Visitors can picnic at tables by a grove of Monterey cypress, but the nearest supplies are 10 miles south at Jenner. Campers will find 20 small sites at Ft. Ross Reef Campground ($10; first-come, first-served), plus 110 sites a few miles north at Salt Point State Park. Make reservations through Mistix at toll-free (800) 444-7275.

Summer fogs often blanket the coast, but you can climb the foothills to sunshine and seclusion at a country inn, Timberhill Ranch. Drive Ft. Ross Road to Seaview Road, turn left to reach Hauser Ranch Road, then go right to the woodsy retreat.

The noisiest things are the squawking ducks and geese.

Nearby Lodgings

Guests are served at the 10 cedar cottages that feature wood-burning fireplaces and decks for lounging. Three meals, featuring a six-course dinner, are included in the nightly rates. You'll pay $143 per person at Timberhill on weekends, $10 less on weekdays. For reservations, call (707) 847-3258.

Other lodgings are 28 miles north of Ft. Ross, between Gualala and Anchor Bay. California 1 leads to the doorstep of the turn-of-the-century Gualala Hotel, a rustic B&B with 19 rooms and bargain rates of $39 (bath down the hall) and $50 (with private bath). Phone (707) 884-3441 for reservations.

Meals are served at the Gualala Hotel. The public also is welcome for dinner at the Old Milano Hotel, an inn dating to 1905, with Victorian decor and English gardens. Room rates with breakfast are $75 to $105, a separate cottage or train caboose $130 and the master suite $160. Call (707) 884-3256 for reservations.

Onion domes and weathered wood give a Russian look to St. Orres, a 16-year-old inn that's known for fine dining. Its eight hotel rooms (shared bath) are $50/$65 a night, while 10 cottages on the forested property have rates $75 to $180. Phone (707) 884-3303 for reservations.
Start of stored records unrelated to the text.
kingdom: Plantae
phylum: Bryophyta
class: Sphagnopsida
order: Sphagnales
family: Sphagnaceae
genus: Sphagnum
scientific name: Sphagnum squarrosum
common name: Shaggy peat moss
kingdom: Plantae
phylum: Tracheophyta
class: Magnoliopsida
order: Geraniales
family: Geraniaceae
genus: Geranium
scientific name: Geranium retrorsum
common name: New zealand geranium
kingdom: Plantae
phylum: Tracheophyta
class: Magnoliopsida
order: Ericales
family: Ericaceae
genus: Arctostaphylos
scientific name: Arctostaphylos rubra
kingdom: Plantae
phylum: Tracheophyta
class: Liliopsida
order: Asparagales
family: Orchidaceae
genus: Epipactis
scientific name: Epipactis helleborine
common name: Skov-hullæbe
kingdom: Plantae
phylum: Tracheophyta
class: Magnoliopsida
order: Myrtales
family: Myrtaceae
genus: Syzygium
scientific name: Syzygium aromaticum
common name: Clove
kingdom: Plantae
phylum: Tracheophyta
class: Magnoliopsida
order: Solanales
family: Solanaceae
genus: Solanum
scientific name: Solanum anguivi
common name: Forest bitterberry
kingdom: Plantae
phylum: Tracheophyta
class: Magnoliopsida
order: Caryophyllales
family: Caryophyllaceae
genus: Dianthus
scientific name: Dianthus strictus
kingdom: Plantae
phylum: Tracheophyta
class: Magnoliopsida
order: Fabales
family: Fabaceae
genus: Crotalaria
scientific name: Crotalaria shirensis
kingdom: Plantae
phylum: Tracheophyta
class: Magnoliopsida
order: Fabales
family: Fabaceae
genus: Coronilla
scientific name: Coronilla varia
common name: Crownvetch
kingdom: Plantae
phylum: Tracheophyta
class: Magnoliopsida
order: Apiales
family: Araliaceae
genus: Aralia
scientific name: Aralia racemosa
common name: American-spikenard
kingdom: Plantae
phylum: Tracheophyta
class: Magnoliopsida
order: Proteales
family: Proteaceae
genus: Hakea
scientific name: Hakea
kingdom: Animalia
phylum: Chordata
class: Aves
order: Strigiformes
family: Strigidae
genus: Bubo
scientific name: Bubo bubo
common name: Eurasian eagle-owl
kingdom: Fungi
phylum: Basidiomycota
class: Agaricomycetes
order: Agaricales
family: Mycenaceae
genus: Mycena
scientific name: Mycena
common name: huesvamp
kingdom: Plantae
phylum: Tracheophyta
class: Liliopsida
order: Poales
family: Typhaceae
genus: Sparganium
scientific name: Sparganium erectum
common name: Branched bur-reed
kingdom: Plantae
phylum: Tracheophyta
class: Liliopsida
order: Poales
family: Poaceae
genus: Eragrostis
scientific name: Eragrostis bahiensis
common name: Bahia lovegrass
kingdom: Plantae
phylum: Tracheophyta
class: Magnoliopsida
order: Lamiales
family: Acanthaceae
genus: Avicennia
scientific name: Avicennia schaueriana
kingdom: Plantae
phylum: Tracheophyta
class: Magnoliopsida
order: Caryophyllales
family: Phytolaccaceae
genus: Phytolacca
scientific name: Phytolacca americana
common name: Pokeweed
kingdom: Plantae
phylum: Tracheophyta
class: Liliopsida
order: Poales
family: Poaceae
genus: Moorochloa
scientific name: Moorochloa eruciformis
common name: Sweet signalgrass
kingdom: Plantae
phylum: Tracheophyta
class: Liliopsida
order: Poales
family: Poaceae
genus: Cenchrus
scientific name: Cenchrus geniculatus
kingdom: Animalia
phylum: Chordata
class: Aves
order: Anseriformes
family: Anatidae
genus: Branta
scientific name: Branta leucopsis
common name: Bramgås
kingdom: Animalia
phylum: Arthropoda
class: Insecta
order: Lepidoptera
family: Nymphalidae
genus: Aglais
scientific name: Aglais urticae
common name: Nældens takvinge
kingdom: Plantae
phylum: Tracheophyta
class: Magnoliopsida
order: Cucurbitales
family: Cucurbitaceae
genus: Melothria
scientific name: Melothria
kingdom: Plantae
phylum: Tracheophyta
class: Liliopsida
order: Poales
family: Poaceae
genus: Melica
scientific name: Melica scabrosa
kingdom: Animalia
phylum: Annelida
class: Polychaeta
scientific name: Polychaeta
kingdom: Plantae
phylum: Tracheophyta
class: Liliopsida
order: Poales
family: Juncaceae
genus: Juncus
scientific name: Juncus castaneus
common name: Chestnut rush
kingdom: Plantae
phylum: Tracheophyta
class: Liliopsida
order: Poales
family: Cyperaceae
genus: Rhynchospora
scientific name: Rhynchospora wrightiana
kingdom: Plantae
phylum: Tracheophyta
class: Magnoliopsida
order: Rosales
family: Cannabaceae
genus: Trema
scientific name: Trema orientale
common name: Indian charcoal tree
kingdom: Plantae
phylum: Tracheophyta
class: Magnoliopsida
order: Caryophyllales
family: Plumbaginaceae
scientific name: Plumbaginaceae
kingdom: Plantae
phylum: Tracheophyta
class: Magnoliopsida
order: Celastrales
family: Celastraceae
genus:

Spectacular in decor as well as location is the Whale Watch Inn by the Sea, a cluster of contemporary buildings with vistas of the Pacific and a choice of 18 romantic rooms and suites. Some feature a fireplace and whirlpool bath. Room rates from $135 to $210. Phone (707) 884-3667 for reservations.

Round trip from Los Angeles to Ft. Ross is 955 miles.